_Excerpt:_
I do not understand the concern.

Is the concern that too much space is allocated by fe80::/10?

Or is the concern that too much space is wasted between fe80::/10 and 
fe80::/64?

I know that talking about numbers, and about waste, is a doubly-edged 
sword: one can claim either fe80::/10 or fe80::/64 is a waste.

Alex

> There are 281,474,976,710,655 =  281 Trillion 474 Billion 976 million 
> 710 Thousand 655 addresses
> in between  fe80:0:0:0::/64  and fe80:ffff:ffff:ffff::/64.
> If we just take  fe80:1::/32 or /64, then it breaks RFC4291 due to 54 zeros.
> 
> Is it right time to modify RFC4291?
> 
> 
> 
> 
> 
> 
> 
> On Thu, Apr 18, 2019 at 11:03 PM 神明達哉 <jinmei@wide.ad.jp 
> <mailto:jinmei@wide.ad.jp>> wrote:
> 
>     On Thu, Apr 18, 2019 at 11:59 AM Alexandre Petrescu
>     <alexandre.petrescu@gmail.com <mailto:alexandre.petrescu@gmail.com>>
>     wrote:
> 
>      >    In private conversation this debate happened:
> 
>      >    is an implementation that uses fe80:1::2 address on an interface a
>      >    violation of standards? (RFC 4291 does not allow for '1' to be
>     there).

_Data excerpts:_
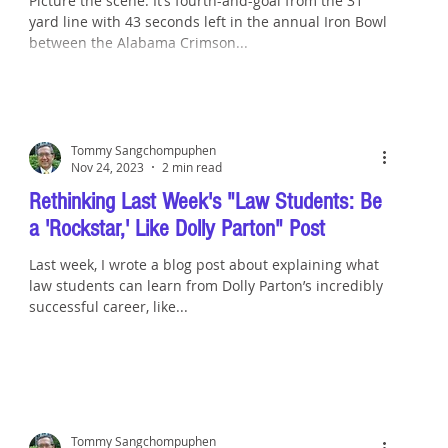
Picture the scene. It’s fourth-and-goal from the 31
yard line with 43 seconds left in the annual Iron Bowl
between the Alabama Crimson...
Tommy Sangchompuphen
Nov 24, 2023
2 min read
Rethinking Last Week's "Law Students: Be
a 'Rockstar,' Like Dolly Parton" Post
Last week, I wrote a blog post about explaining what
law students can learn from Dolly Parton’s incredibly
successful career, like...
Tommy Sangchompuphen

_Task requirements:_
Write the next part of the email about the fe80::/10 address range, starting right after its last line.

_Output for this exercise:_
> 
>      >    My point of view is that as long as that mplementation is
>     widely used,
>      >    that is not a violation of standards.  Rather, the situation
>     makes it
>      >    that that standard is not in agreement with implementations..
> 
>     This logic doesn't make sense to me at all.  There was a very widely
>     used
>     implementation of commercial router (I don't name it as it's not my
>     purpose to pick a particular vendor) that forwarded an IPv6 packet
>     whose source address is link-local from one link to another link,
>     instead of returning an ICMPv6 destination unreachable error, code 2,
>     as specified in RFC4443.  According to that logic, this implementation
>     would be considered not violating the RFC "because it's widely used";
>     most people call it an implementation bug.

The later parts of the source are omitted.